La NASA invite Taiwan dans la course à la Lune — et l'Europe regarde de loin

Par: Michael Korgs | aujourd'hui, 11:31
La NASA invite Taiwan dans la course à la Lune — et l'Europe regarde de loin

La NASA vient d'adresser à Taiwan sa toute première demande d'information officielle — un RFI — pour son programme lunaire Artemis. Ce geste marque une rupture : Taiwan n'est plus un simple sous-traitant de composants, mais un partenaire potentiel à part entière dans la prochaine grande infrastructure spatiale de l'humanité. Pour l'industrie spatiale européenne, le signal est difficile à ignorer.

Ce que couvre le RFI

Un RFI (Request for Information) n'est pas encore un contrat, mais c'est la première étape formelle : la NASA liste 32 problèmes techniques non résolus, et les entreprises répondantes prouvent qu'elles ont les solutions. Selon Focus Taiwan, le directeur général de l'agence spatiale taïwanaise TASA, Wu Jong-shinn, confirme que ce RFI permet de contourner les intermédiaires pour traiter directement avec la NASA — une première que la politique de la « Chine unique » avait jusqu'ici bloquée.

Les défis identifiés concernent le fonctionnement en vide, sous radiation intense et en gravité réduite au sixième de celle de la Terre. Ce sont précisément les conditions dans lesquelles les puces grand public deviennent inutilisables en quelques minutes. Taiwan mise sur ses semi-conducteurs et sa mécanique de précision comme réponse directe à ces contraintes.

L'économie lunaire en jeu

Le programme Artemis vise un retour humain sur la Lune d'ici 2028 et l'installation d'une base permanente d'ici 2030. Une base lunaire, c'est avant tout un site informatique extrême : automatisation totale, puces durcies aux radiations, systèmes de contrôle intelligents. Selon Taipei Times, le secteur spatial taïwanais génère déjà environ 9,5 milliards de dollars par an, principalement dans les satellites et équipements au sol. Les contrats d'infrastructure lunaire pourraient tripler ce chiffre en moins d'une décennie.

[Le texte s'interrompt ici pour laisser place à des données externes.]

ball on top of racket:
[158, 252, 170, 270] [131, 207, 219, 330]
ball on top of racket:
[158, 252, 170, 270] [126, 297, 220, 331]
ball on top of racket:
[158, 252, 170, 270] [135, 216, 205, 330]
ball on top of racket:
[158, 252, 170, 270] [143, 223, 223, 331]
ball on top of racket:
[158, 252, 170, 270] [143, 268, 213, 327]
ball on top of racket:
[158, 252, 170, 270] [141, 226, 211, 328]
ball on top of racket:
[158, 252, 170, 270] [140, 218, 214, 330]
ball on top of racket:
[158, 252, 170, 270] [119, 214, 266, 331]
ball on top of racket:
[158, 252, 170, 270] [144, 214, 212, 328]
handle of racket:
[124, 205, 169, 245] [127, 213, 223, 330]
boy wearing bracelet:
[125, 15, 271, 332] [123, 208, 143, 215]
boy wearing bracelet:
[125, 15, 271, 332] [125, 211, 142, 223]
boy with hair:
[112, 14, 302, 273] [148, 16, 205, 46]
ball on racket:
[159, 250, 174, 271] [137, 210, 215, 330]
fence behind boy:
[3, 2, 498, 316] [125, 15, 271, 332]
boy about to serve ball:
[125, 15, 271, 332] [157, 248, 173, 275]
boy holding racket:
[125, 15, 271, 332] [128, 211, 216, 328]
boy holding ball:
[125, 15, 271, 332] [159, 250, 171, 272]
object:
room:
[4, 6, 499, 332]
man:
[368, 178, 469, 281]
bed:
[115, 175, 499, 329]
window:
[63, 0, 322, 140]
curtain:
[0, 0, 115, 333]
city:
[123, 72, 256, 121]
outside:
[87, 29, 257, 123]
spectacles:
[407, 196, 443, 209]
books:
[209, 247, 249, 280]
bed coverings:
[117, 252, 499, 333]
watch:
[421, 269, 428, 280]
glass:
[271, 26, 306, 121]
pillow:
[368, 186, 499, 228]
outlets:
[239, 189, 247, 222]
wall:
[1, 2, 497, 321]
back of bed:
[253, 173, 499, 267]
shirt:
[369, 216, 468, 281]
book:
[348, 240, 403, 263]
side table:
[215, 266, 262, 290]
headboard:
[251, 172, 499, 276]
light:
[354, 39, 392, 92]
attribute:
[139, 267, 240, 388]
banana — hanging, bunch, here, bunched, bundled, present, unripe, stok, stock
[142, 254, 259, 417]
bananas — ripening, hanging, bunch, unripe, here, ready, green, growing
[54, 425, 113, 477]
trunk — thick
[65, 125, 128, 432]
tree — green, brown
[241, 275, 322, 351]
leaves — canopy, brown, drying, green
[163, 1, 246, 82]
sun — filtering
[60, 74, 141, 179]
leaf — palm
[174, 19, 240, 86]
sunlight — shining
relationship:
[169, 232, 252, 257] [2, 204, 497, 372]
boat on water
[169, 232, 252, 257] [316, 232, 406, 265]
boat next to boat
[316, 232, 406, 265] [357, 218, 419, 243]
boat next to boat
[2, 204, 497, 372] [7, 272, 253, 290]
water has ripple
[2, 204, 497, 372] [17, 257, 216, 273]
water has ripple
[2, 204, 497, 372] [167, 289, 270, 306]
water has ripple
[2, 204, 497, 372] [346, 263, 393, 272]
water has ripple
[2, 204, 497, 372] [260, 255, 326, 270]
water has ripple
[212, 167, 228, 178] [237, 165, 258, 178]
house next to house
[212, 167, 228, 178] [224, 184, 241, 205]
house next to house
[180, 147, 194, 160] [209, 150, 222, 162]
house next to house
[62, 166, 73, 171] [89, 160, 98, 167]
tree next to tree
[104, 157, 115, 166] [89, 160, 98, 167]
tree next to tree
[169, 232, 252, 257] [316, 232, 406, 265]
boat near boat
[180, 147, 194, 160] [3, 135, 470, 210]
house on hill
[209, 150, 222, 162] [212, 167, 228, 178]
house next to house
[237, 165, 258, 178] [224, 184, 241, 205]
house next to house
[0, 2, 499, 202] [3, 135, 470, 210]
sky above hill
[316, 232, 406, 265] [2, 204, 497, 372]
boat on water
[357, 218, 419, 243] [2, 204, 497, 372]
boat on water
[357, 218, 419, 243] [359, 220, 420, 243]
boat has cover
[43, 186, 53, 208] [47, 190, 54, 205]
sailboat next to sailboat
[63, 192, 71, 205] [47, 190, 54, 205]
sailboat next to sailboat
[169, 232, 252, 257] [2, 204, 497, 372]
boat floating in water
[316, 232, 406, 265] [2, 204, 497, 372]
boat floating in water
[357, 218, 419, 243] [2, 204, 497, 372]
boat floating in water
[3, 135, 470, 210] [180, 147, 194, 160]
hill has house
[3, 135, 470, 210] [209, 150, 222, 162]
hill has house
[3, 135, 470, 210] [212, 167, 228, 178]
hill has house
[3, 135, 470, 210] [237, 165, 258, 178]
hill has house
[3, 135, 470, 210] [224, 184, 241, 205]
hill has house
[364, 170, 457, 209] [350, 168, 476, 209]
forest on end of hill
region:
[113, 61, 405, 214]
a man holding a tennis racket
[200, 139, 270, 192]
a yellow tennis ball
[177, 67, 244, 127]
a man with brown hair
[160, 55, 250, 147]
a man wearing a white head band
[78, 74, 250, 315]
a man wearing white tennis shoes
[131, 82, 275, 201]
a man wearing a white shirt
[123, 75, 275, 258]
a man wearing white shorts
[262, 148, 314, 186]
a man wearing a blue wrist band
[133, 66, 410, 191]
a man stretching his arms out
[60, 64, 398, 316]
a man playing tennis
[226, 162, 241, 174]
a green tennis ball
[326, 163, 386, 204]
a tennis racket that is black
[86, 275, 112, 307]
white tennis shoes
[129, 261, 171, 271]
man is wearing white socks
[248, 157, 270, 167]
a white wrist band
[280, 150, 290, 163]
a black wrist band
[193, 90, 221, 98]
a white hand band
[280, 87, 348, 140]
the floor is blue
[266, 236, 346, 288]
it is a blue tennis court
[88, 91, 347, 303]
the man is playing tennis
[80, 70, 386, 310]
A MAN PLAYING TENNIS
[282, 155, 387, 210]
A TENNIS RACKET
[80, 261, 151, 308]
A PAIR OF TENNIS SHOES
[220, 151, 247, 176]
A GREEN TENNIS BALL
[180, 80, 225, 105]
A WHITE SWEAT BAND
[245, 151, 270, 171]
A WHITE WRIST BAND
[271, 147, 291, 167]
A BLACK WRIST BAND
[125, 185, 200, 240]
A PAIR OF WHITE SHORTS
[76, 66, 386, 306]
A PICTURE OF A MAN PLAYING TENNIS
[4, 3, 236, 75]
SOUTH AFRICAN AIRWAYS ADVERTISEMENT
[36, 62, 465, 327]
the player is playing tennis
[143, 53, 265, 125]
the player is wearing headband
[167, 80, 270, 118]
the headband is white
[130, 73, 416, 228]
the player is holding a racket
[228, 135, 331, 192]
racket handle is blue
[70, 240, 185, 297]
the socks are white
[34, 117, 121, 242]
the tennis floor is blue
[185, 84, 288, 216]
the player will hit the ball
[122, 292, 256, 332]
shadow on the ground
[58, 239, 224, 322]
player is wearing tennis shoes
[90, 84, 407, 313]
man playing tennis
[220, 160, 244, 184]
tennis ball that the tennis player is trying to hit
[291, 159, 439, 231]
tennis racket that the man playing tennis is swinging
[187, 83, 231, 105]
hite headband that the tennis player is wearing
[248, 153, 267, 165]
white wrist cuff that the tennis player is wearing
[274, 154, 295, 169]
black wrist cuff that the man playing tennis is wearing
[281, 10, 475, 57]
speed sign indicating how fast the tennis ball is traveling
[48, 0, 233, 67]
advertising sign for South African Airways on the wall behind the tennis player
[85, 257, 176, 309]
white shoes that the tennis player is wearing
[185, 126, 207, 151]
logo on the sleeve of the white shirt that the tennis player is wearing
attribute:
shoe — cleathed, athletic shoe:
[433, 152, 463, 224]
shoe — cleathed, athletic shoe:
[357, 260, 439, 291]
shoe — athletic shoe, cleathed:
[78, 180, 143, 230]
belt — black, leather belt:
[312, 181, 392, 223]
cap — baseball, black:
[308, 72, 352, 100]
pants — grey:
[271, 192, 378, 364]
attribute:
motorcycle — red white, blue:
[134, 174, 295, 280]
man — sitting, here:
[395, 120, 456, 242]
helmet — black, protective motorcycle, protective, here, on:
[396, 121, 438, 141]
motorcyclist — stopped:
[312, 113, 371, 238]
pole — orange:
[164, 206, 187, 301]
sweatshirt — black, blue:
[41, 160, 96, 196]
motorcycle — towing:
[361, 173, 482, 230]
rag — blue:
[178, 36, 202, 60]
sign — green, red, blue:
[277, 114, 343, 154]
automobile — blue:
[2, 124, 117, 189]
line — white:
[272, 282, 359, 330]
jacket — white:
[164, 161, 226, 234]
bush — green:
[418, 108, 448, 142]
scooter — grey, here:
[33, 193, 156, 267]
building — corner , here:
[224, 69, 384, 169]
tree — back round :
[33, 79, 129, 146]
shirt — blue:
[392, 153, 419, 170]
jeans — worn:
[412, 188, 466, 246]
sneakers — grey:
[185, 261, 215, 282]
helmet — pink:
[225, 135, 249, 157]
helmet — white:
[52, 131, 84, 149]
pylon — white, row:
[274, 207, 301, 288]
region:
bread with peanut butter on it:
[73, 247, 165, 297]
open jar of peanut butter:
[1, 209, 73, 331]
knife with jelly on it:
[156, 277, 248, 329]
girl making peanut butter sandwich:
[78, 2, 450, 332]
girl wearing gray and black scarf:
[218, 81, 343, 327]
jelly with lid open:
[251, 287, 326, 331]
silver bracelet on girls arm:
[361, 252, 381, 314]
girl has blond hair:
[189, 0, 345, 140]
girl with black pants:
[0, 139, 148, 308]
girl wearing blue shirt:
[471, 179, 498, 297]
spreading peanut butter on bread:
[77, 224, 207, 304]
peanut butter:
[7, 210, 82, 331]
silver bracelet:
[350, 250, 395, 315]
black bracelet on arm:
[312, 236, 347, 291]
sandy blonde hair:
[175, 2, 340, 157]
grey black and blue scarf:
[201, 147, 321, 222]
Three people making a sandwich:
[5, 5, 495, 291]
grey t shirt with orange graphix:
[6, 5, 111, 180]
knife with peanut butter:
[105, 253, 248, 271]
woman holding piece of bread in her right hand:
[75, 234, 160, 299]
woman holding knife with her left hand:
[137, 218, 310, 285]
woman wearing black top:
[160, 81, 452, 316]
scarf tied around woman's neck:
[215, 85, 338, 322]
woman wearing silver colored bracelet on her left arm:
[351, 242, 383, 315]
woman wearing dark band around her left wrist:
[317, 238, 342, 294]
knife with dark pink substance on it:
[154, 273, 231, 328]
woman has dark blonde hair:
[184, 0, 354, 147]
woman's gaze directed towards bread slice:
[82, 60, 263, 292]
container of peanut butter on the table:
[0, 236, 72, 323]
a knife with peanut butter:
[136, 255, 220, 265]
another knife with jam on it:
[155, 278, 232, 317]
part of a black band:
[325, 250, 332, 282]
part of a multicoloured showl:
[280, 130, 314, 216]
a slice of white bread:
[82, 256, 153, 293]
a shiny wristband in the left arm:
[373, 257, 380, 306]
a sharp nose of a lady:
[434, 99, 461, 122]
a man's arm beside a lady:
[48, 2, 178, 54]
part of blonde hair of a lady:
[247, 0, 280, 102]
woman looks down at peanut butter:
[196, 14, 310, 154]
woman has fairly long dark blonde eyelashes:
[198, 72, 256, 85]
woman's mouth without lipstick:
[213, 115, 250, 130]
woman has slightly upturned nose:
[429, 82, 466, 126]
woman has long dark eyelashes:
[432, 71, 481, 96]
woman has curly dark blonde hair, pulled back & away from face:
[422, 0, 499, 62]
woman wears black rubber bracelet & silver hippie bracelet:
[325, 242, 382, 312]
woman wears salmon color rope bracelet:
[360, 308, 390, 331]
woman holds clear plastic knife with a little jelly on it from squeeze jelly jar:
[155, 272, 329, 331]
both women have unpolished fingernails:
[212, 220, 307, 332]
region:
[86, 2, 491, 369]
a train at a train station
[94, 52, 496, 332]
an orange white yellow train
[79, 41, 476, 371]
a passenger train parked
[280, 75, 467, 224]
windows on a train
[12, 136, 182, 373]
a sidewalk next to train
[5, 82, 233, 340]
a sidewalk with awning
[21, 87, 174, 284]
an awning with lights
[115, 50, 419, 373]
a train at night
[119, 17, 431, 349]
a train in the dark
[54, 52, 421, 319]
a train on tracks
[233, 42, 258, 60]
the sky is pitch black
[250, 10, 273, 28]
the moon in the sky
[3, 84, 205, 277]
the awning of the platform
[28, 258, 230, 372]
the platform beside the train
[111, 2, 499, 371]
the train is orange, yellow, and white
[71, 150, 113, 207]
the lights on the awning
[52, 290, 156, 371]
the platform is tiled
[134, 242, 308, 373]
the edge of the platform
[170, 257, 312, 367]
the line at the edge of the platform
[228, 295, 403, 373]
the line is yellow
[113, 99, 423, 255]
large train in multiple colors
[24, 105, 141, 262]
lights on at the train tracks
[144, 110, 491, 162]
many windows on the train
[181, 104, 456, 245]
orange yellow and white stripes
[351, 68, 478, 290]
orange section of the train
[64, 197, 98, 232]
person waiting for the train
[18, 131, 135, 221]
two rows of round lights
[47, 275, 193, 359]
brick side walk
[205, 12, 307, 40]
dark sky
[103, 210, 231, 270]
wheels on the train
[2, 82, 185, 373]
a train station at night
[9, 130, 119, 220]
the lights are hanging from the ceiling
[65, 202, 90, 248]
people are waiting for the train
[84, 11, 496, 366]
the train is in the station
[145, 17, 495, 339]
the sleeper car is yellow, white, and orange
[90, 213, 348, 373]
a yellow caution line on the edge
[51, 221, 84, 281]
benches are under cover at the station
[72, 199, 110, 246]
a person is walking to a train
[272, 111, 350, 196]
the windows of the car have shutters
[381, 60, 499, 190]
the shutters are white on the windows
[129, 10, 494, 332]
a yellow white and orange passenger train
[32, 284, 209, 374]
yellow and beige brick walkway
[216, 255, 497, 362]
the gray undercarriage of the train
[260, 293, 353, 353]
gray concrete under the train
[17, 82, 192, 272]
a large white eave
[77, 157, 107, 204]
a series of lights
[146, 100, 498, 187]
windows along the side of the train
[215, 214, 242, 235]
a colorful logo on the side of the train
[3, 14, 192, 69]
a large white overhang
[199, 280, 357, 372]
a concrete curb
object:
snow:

Sur le plan législatif, le Taiwan-America Space Assistance Act a franchi les étapes en commission à la Chambre des représentants en février 2026 et au Sénat en mars 2026. Il attend désormais le vote en séance plénière. S'il passe, il légalise et simplifie la coopération directe entre la TASA, la NASA et la NOAA — institutionnalisant un axe Washington-Taipei dans l'espace.

Où se place la France

L'industrie française repose sur ArianeGroup pour les lanceurs, un domaine solide. Mais l'infrastructure lunaire — automatisation, puces spatialisées, intégration système — reste un terrain où aucun équivalent européen n'est positionné face à Taiwan. La fenêtre de décision technique pour les contrats Artemis se referme progressivement : les choix de fournisseurs pour 2028 se font maintenant.